I came outside after a long laborious night and needed to say a prayer for the doctor inside. The glow amongst our South Pole village shone with a mysterious pink light. Maybe my vision was playing tricks on me.
Here we are in the coldest zone on the planet, stuck if you will, by our own accord. Isolated but connected. How she had the courage to cut out her own breast tumor I’ll never know?
And so now, my release. I cry for her in amazement, and joy, yet I pray she makes it after all that bravery. Goosebumps. Tears fall that immediately freeze on my cheeks. Best go back inside to check on the doctor, I mean patient.
by Kim Troike
My recollection of a news story from years ago. My grandmother’s doctor knew the lady doctor (possibly they went to med school or something) who found her breast cancer while on assignment at the South Pole. She couldn’t wait six months for surgery and diagnosis. The doctor performed her own lumpectomy while at the South Pole about twenty years ago. I don’t know if she is still alive. When I saw this picture I knew that was the South Pole!
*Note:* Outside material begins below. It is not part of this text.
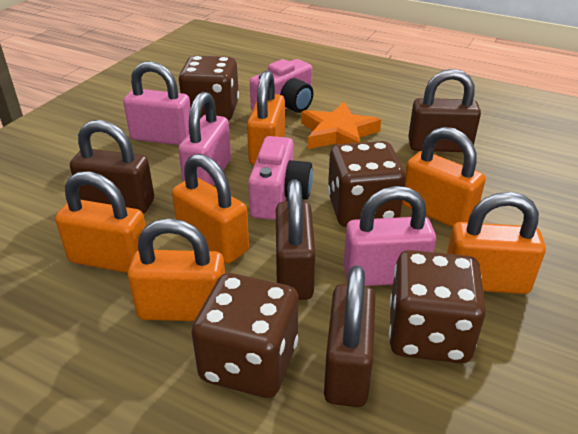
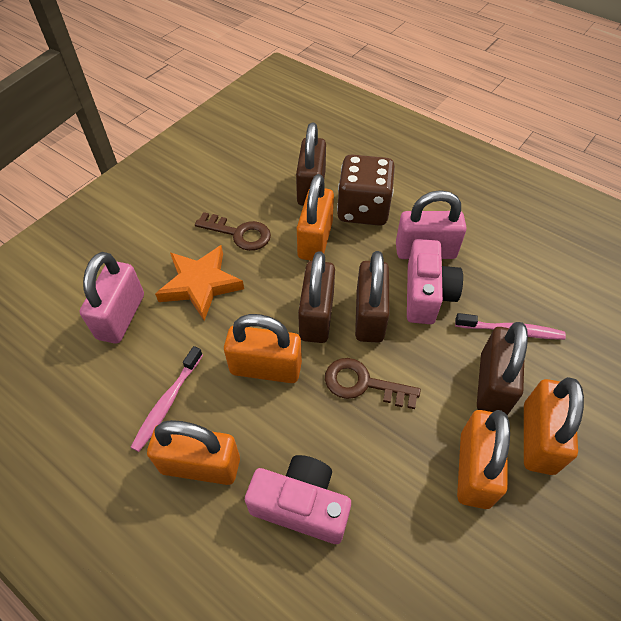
brown dice: 4 -> 1
brown key: 0 -> 2
orange padlock: 6 -> 5
pink padlock: 3 -> 2
pink toothbrush: 0 -> 2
Photo credit~Douglas M. Macilroy
Photo prompted Friday Fictioneers @ Rochelle Wisoff-Fields blog
Yesterday I wrote a short 100 word fiction story with elements of truth. I recalled a story I’d heard (see, I’ve been a news junkie all along and especially love those human interest stories) and elaborated to make it my own. I had to look it up after people commented they had heard it, too. In very simple journalism, here is the story:
Dr. Jerri Nielsen Fitzgerald died at the age of 57 in 2009 after a second bout with breast cancer. It returned in 2005. Initially, she found a lump while at the South Pole as the only doctor there. Medically trained at the University of Toledo Medical Center and a citizen of Ohio, she wrote a book “Ice Bound: A Doctor’s Incredible Battle for Survival at the South Pole.” It became a TV movie!
The National Guard rescued her in 1999 as chilling conditions presented with the temperature 58 degrees below zero. She had to wait for them to come and get her out after her initial discovery in 1998, so she performed her own surgery. They dropped her chemotherapy medication to the village below while she waited. Amazing.